[Stored items]
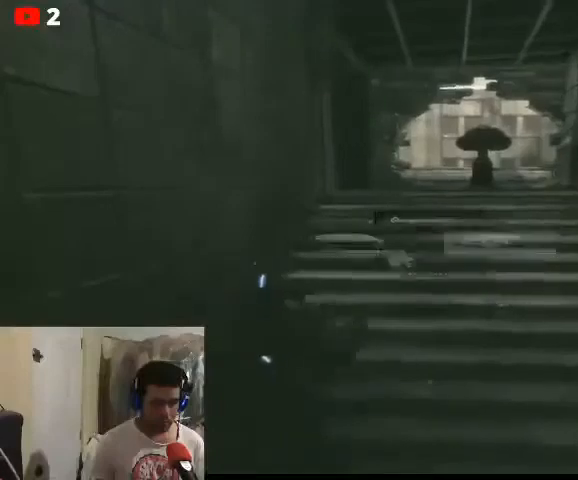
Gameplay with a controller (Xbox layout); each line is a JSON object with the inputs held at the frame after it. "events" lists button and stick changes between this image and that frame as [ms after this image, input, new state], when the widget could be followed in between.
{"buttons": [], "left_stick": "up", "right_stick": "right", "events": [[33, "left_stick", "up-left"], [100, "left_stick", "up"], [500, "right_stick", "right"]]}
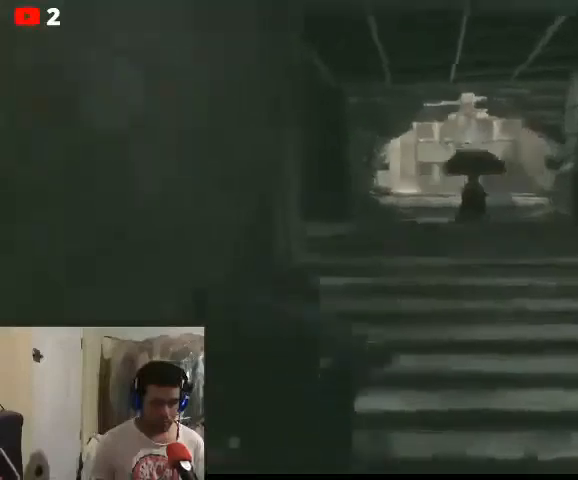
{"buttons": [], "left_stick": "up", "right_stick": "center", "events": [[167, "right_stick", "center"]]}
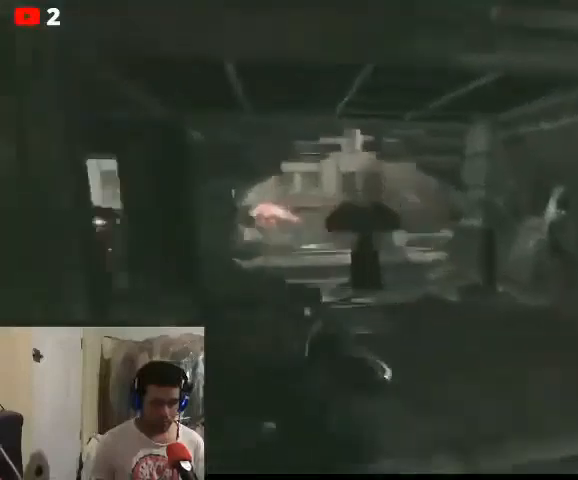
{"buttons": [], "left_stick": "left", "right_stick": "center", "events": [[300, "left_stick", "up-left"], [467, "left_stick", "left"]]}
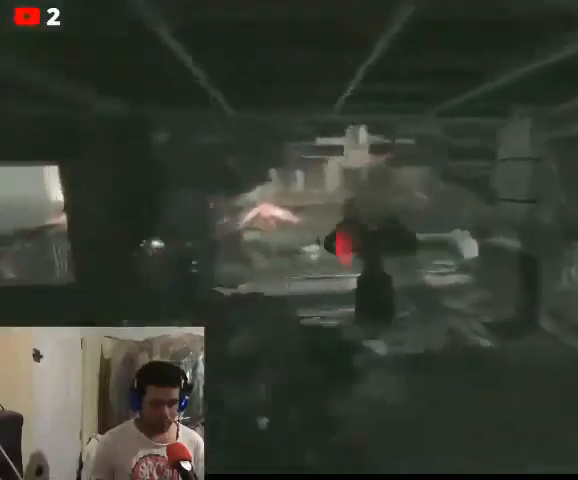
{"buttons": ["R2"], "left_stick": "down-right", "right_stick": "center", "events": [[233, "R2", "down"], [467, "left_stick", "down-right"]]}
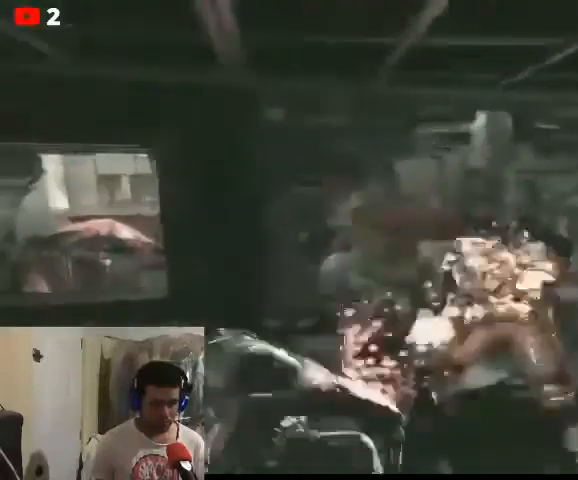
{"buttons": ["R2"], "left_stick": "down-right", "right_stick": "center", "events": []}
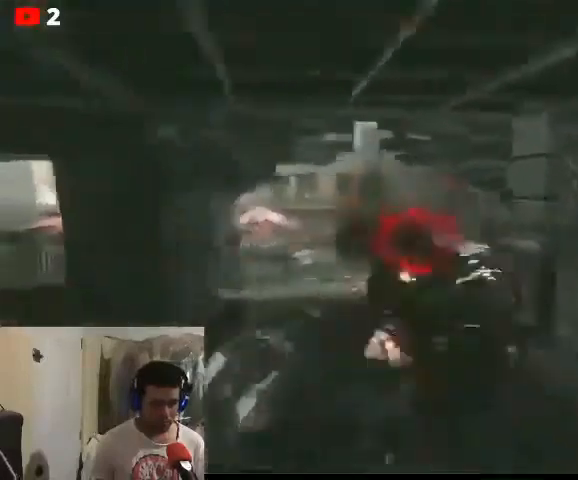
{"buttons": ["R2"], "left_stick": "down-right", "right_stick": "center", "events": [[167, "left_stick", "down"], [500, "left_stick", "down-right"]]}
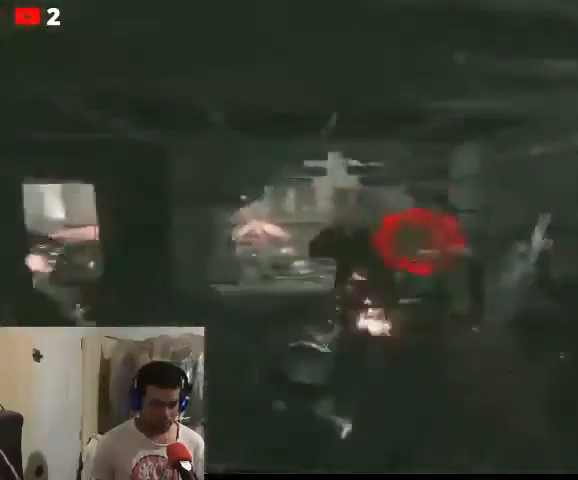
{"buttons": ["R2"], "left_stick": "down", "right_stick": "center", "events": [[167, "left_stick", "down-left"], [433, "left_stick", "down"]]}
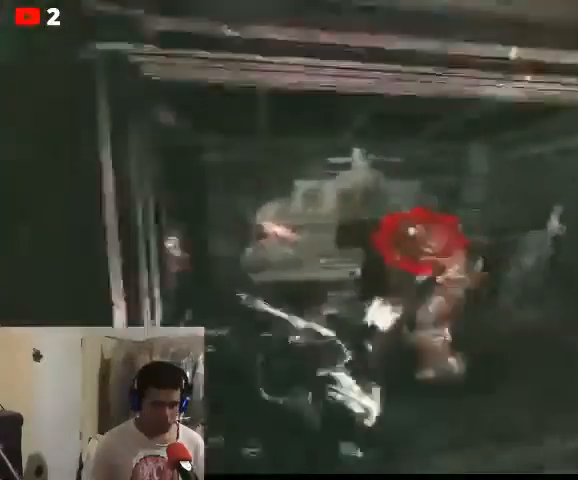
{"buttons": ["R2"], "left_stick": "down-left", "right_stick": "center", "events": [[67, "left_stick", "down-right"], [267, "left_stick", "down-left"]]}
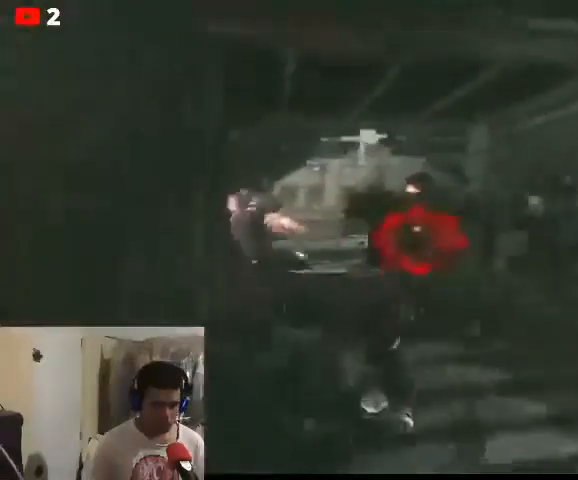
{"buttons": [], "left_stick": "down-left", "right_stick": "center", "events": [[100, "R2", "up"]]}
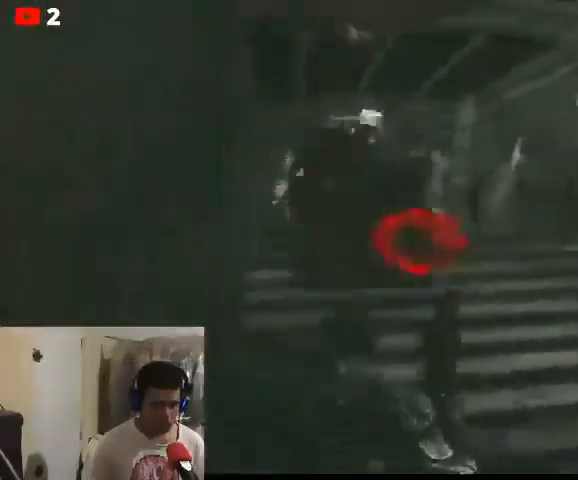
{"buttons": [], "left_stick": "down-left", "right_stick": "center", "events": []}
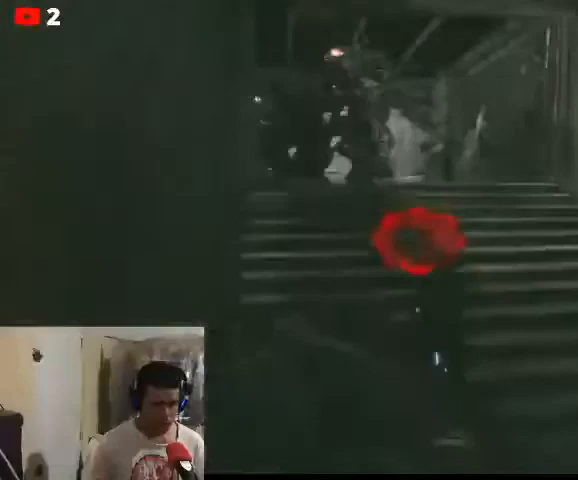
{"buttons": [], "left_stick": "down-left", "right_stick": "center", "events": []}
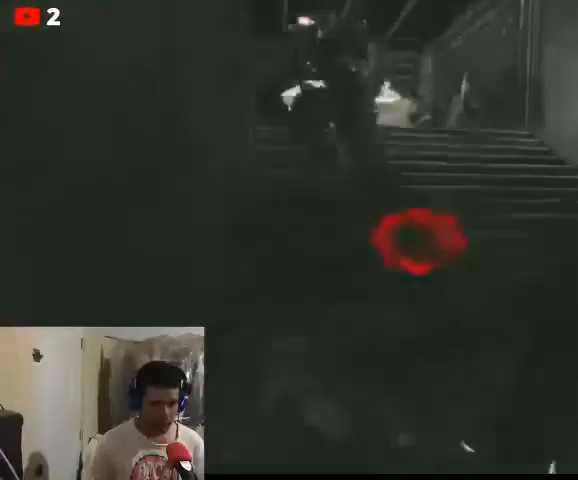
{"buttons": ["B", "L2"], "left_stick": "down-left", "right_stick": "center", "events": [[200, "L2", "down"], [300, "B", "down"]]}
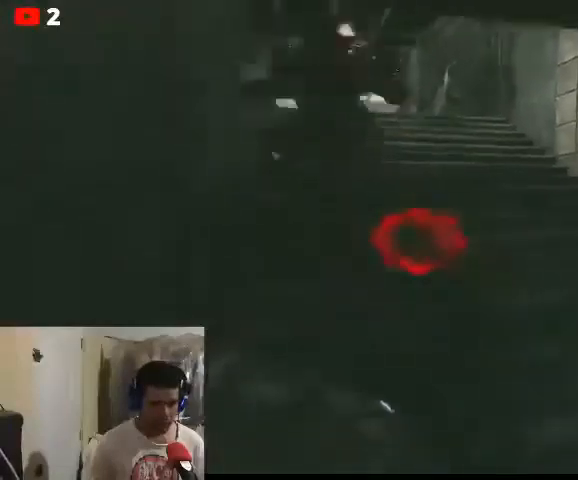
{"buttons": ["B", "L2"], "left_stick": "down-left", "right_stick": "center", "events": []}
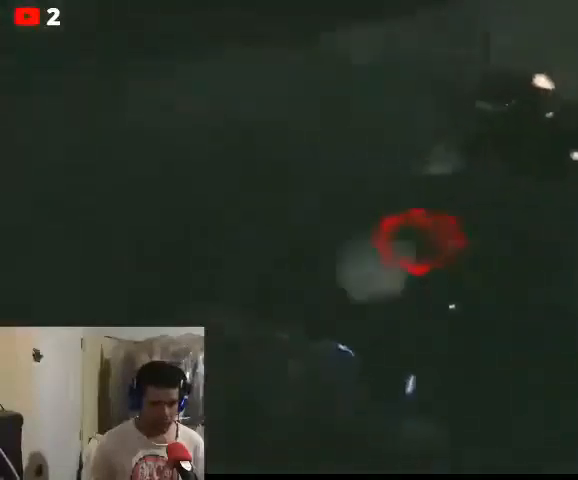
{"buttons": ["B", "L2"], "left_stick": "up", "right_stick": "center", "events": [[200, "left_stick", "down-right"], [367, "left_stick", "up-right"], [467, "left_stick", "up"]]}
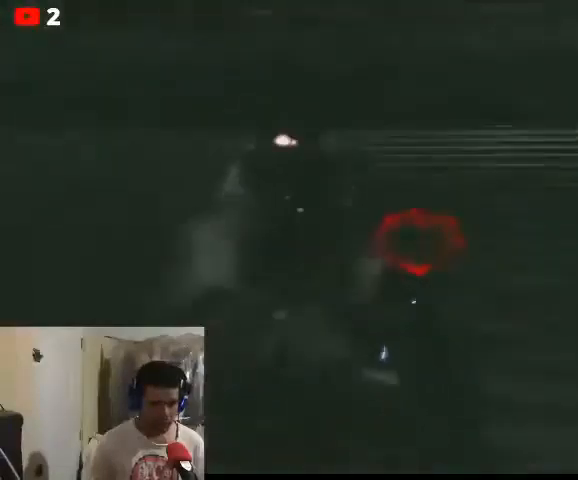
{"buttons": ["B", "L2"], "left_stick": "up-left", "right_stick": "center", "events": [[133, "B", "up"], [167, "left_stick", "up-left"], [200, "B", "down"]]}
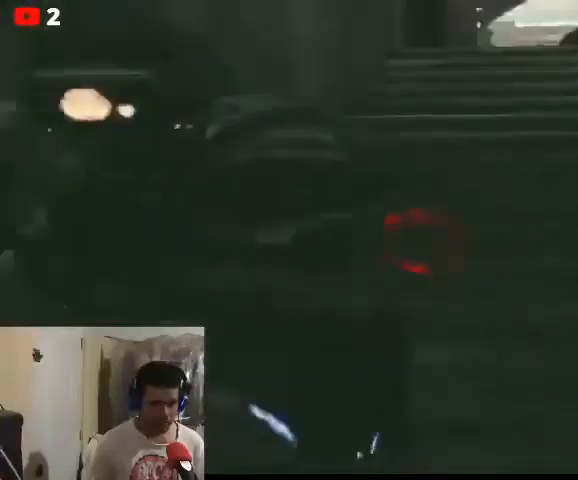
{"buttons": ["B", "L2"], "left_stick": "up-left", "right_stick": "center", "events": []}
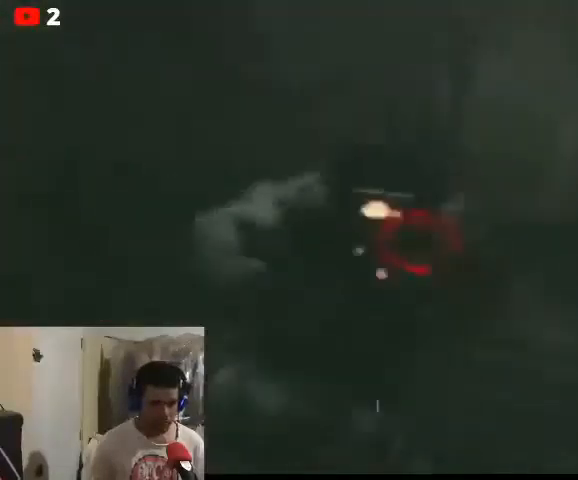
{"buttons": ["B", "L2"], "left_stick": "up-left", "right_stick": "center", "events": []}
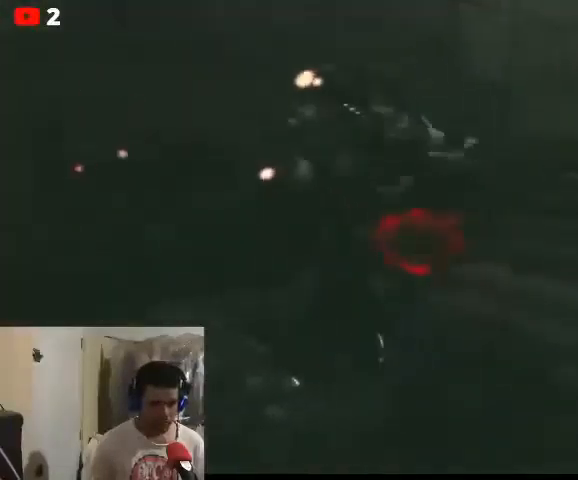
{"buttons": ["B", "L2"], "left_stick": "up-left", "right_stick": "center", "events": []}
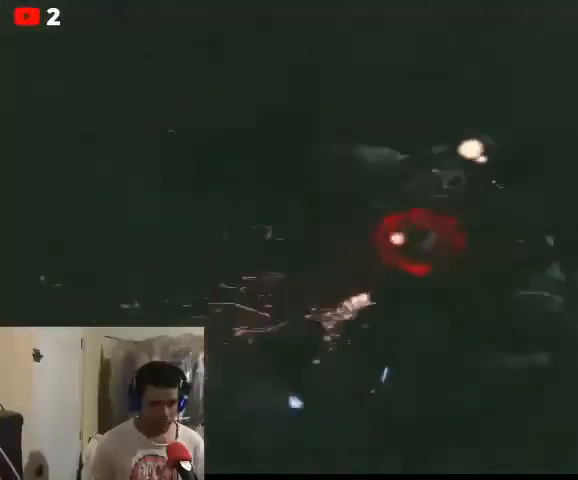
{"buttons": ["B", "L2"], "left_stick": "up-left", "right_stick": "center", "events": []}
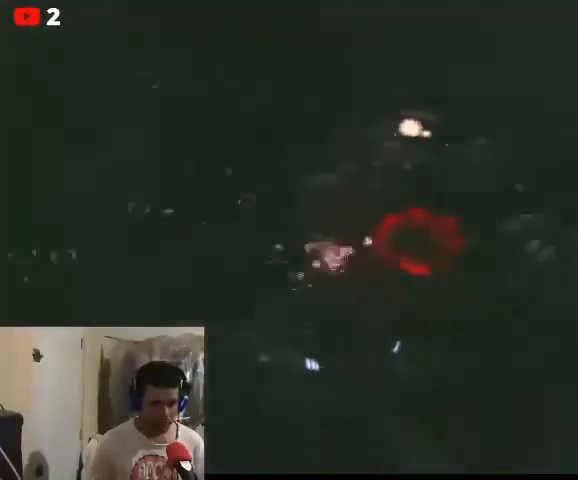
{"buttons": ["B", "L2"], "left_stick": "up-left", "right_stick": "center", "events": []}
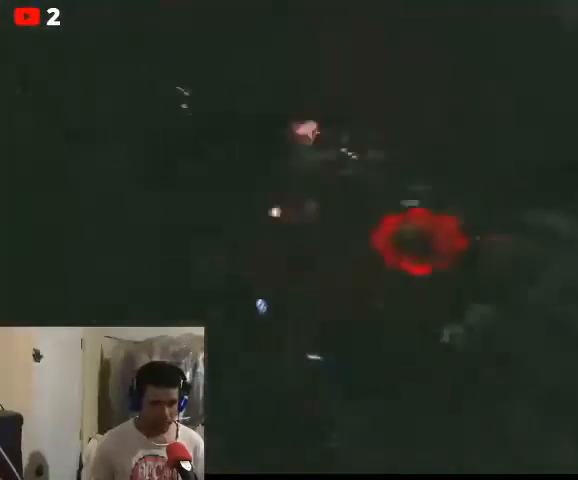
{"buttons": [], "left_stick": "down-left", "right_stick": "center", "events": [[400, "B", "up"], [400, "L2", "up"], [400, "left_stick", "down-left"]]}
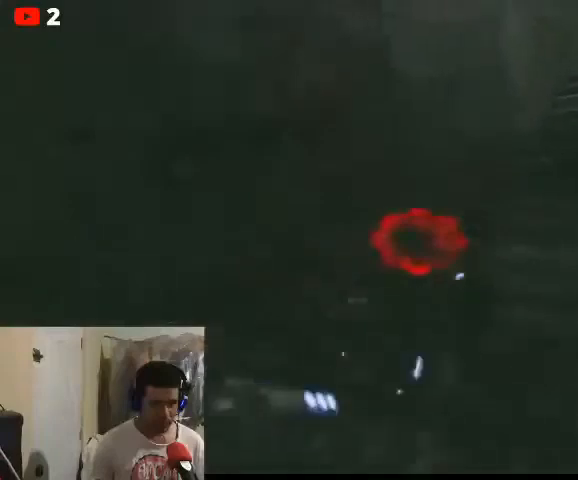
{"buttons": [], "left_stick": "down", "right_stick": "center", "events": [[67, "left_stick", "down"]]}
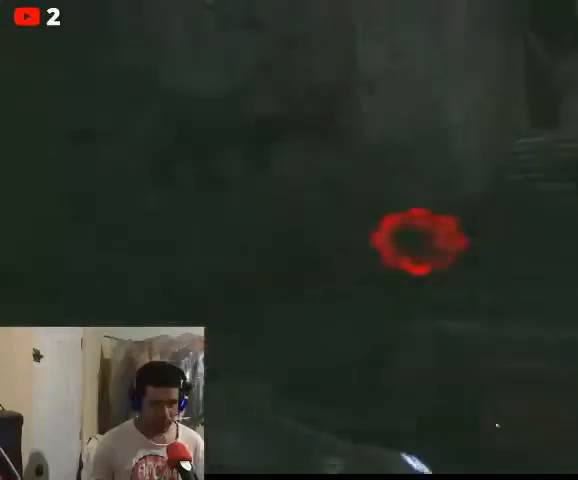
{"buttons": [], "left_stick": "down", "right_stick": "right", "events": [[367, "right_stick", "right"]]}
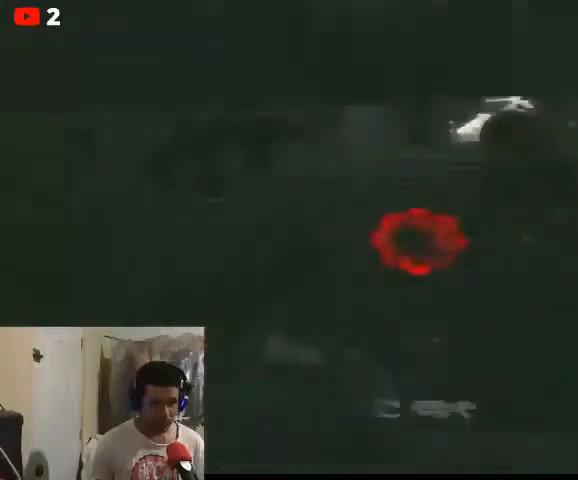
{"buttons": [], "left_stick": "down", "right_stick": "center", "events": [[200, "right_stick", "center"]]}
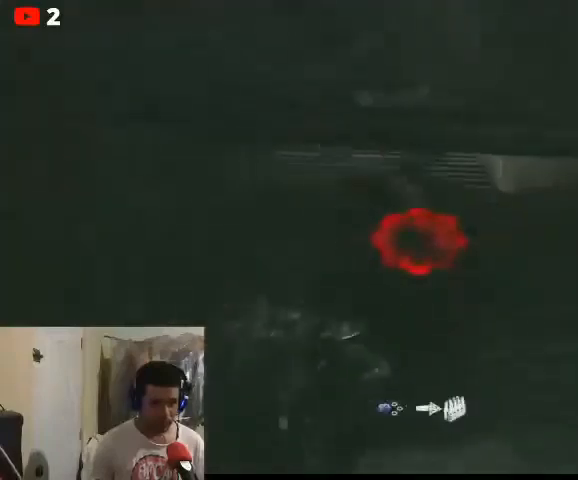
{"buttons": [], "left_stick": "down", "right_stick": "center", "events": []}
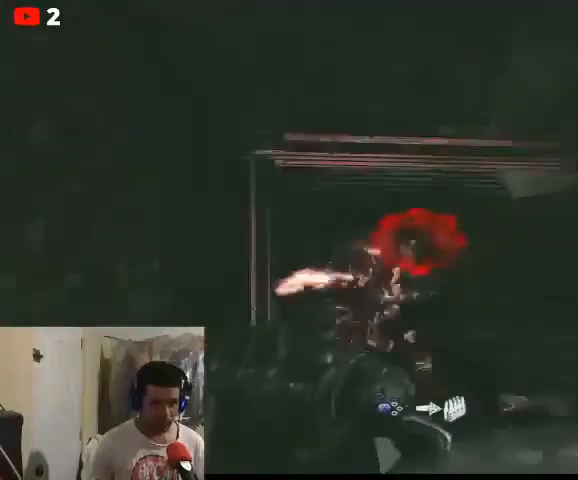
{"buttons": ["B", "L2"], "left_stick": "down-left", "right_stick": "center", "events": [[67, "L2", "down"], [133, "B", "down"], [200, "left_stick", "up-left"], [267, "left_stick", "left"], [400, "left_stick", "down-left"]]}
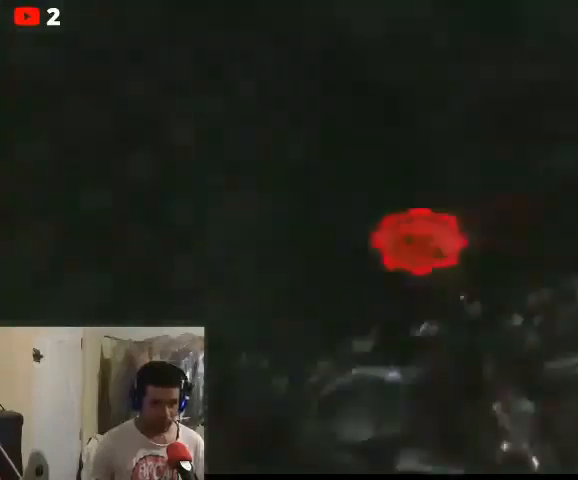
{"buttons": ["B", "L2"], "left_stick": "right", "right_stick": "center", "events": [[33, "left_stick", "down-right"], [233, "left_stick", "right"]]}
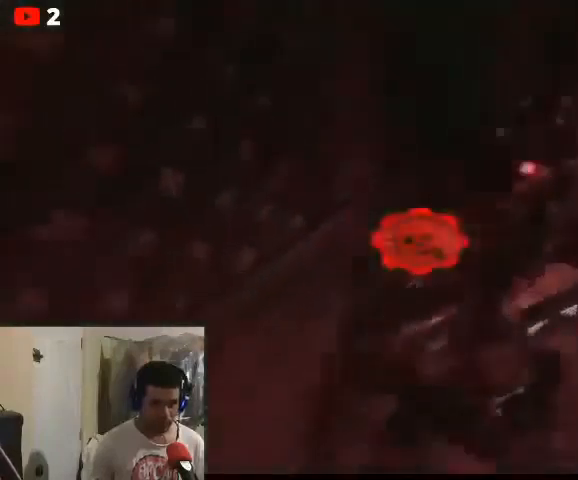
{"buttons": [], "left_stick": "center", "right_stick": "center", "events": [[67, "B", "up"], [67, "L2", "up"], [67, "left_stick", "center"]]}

## INSTRUCTIONS TO FOLLOW
Pictures aside, repeat every line of the data above exactly.

## RESPONSE TO THE EXERCISE
Gameplay with a controller (Xbox layout); each line is a JSON object with the inputs held at the frame after it. "events" lists button and stick changes between this image and that frame as [ms after this image, input, new state], when the widget could be followed in between.
{"buttons": [], "left_stick": "up", "right_stick": "right", "events": [[33, "left_stick", "up-left"], [100, "left_stick", "up"], [500, "right_stick", "right"]]}
{"buttons": [], "left_stick": "up", "right_stick": "center", "events": [[167, "right_stick", "center"]]}
{"buttons": [], "left_stick": "left", "right_stick": "center", "events": [[300, "left_stick", "up-left"], [467, "left_stick", "left"]]}
{"buttons": ["R2"], "left_stick": "down-right", "right_stick": "center", "events": [[233, "R2", "down"], [467, "left_stick", "down-right"]]}
{"buttons": ["R2"], "left_stick": "down-right", "right_stick": "center", "events": []}
{"buttons": ["R2"], "left_stick": "down-right", "right_stick": "center", "events": [[167, "left_stick", "down"], [500, "left_stick", "down-right"]]}
{"buttons": ["R2"], "left_stick": "down", "right_stick": "center", "events": [[167, "left_stick", "down-left"], [433, "left_stick", "down"]]}
{"buttons": ["R2"], "left_stick": "down-left", "right_stick": "center", "events": [[67, "left_stick", "down-right"], [267, "left_stick", "down-left"]]}
{"buttons": [], "left_stick": "down-left", "right_stick": "center", "events": [[100, "R2", "up"]]}
{"buttons": [], "left_stick": "down-left", "right_stick": "center", "events": []}
{"buttons": [], "left_stick": "down-left", "right_stick": "center", "events": []}
{"buttons": ["B", "L2"], "left_stick": "down-left", "right_stick": "center", "events": [[200, "L2", "down"], [300, "B", "down"]]}
{"buttons": ["B", "L2"], "left_stick": "down-left", "right_stick": "center", "events": []}
{"buttons": ["B", "L2"], "left_stick": "up", "right_stick": "center", "events": [[200, "left_stick", "down-right"], [367, "left_stick", "up-right"], [467, "left_stick", "up"]]}
{"buttons": ["B", "L2"], "left_stick": "up-left", "right_stick": "center", "events": [[133, "B", "up"], [167, "left_stick", "up-left"], [200, "B", "down"]]}
{"buttons": ["B", "L2"], "left_stick": "up-left", "right_stick": "center", "events": []}
{"buttons": ["B", "L2"], "left_stick": "up-left", "right_stick": "center", "events": []}
{"buttons": ["B", "L2"], "left_stick": "up-left", "right_stick": "center", "events": []}
{"buttons": ["B", "L2"], "left_stick": "up-left", "right_stick": "center", "events": []}
{"buttons": ["B", "L2"], "left_stick": "up-left", "right_stick": "center", "events": []}
{"buttons": [], "left_stick": "down-left", "right_stick": "center", "events": [[400, "B", "up"], [400, "L2", "up"], [400, "left_stick", "down-left"]]}
{"buttons": [], "left_stick": "down", "right_stick": "center", "events": [[67, "left_stick", "down"]]}
{"buttons": [], "left_stick": "down", "right_stick": "right", "events": [[367, "right_stick", "right"]]}
{"buttons": [], "left_stick": "down", "right_stick": "center", "events": [[200, "right_stick", "center"]]}
{"buttons": [], "left_stick": "down", "right_stick": "center", "events": []}
{"buttons": ["B", "L2"], "left_stick": "down-left", "right_stick": "center", "events": [[67, "L2", "down"], [133, "B", "down"], [200, "left_stick", "up-left"], [267, "left_stick", "left"], [400, "left_stick", "down-left"]]}
{"buttons": ["B", "L2"], "left_stick": "right", "right_stick": "center", "events": [[33, "left_stick", "down-right"], [233, "left_stick", "right"]]}
{"buttons": [], "left_stick": "center", "right_stick": "center", "events": [[67, "B", "up"], [67, "L2", "up"], [67, "left_stick", "center"]]}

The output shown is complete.